▶ **EXERCISE DIRECTIONS**
Write all of the lines below out again, exactly as they stand.

[Stored data entries]
↓
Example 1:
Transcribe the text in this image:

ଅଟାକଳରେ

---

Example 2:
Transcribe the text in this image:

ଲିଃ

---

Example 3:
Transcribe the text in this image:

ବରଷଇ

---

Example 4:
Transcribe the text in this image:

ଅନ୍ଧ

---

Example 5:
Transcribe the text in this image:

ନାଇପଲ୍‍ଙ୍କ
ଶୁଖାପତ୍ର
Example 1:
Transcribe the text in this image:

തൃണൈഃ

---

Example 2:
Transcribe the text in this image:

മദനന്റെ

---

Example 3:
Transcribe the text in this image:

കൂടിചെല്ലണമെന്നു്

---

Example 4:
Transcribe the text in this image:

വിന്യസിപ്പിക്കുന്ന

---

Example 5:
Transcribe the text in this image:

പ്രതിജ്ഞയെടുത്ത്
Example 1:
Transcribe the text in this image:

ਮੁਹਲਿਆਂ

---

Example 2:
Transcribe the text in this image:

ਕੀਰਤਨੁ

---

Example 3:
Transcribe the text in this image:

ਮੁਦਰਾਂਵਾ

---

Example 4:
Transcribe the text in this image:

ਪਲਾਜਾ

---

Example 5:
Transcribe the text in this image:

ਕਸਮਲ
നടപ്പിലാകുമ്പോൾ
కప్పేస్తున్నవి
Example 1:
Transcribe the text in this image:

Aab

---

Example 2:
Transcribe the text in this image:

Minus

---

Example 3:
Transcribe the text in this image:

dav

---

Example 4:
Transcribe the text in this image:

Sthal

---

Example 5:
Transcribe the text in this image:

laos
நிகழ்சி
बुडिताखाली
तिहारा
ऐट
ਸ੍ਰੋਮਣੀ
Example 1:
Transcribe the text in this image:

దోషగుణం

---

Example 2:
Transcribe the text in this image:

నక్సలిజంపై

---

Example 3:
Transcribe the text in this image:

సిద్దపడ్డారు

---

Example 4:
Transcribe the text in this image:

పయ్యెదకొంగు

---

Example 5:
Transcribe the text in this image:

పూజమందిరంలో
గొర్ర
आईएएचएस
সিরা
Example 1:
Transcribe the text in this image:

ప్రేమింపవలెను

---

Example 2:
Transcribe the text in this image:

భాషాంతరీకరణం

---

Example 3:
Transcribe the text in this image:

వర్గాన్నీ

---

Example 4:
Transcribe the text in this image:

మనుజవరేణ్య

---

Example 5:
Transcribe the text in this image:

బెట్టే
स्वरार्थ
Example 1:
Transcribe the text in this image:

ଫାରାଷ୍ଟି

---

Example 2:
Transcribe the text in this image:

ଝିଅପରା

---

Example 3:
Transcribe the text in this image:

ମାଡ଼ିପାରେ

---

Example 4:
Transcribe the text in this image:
↑
▶ **WRITTEN ANSWER**
Example 1:
Transcribe the text in this image:

ଅଟାକଳରେ

---

Example 2:
Transcribe the text in this image:

ଲିଃ

---

Example 3:
Transcribe the text in this image:

ବରଷଇ

---

Example 4:
Transcribe the text in this image:

ଅନ୍ଧ

---

Example 5:
Transcribe the text in this image:

ନାଇପଲ୍‍ଙ୍କ
ଶୁଖାପତ୍ର
Example 1:
Transcribe the text in this image:

തൃണൈഃ

---

Example 2:
Transcribe the text in this image:

മദനന്റെ

---

Example 3:
Transcribe the text in this image:

കൂടിചെല്ലണമെന്നു്

---

Example 4:
Transcribe the text in this image:

വിന്യസിപ്പിക്കുന്ന

---

Example 5:
Transcribe the text in this image:

പ്രതിജ്ഞയെടുത്ത്
Example 1:
Transcribe the text in this image:

ਮੁਹਲਿਆਂ

---

Example 2:
Transcribe the text in this image:

ਕੀਰਤਨੁ

---

Example 3:
Transcribe the text in this image:

ਮੁਦਰਾਂਵਾ

---

Example 4:
Transcribe the text in this image:

ਪਲਾਜਾ

---

Example 5:
Transcribe the text in this image:

ਕਸਮਲ
നടപ്പിലാകുമ്പോൾ
కప్పేస్తున్నవి
Example 1:
Transcribe the text in this image:

Aab

---

Example 2:
Transcribe the text in this image:

Minus

---

Example 3:
Transcribe the text in this image:

dav

---

Example 4:
Transcribe the text in this image:

Sthal

---

Example 5:
Transcribe the text in this image:

laos
நிகழ்சி
बुडिताखाली
तिहारा
ऐट
ਸ੍ਰੋਮਣੀ
Example 1:
Transcribe the text in this image:

దోషగుణం

---

Example 2:
Transcribe the text in this image:

నక్సలిజంపై

---

Example 3:
Transcribe the text in this image:

సిద్దపడ్డారు

---

Example 4:
Transcribe the text in this image:

పయ్యెదకొంగు

---

Example 5:
Transcribe the text in this image:

పూజమందిరంలో
గొర్ర
आईएएचएस
সিরা
Example 1:
Transcribe the text in this image:

ప్రేమింపవలెను

---

Example 2:
Transcribe the text in this image:

భాషాంతరీకరణం

---

Example 3:
Transcribe the text in this image:

వర్గాన్నీ

---

Example 4:
Transcribe the text in this image:

మనుజవరేణ్య

---

Example 5:
Transcribe the text in this image:

బెట్టే
स्वरार्थ
Example 1:
Transcribe the text in this image:

ଫାରାଷ୍ଟି

---

Example 2:
Transcribe the text in this image:

ଝିଅପରା

---

Example 3:
Transcribe the text in this image:

ମାଡ଼ିପାରେ

---

Example 4:
Transcribe the text in this image:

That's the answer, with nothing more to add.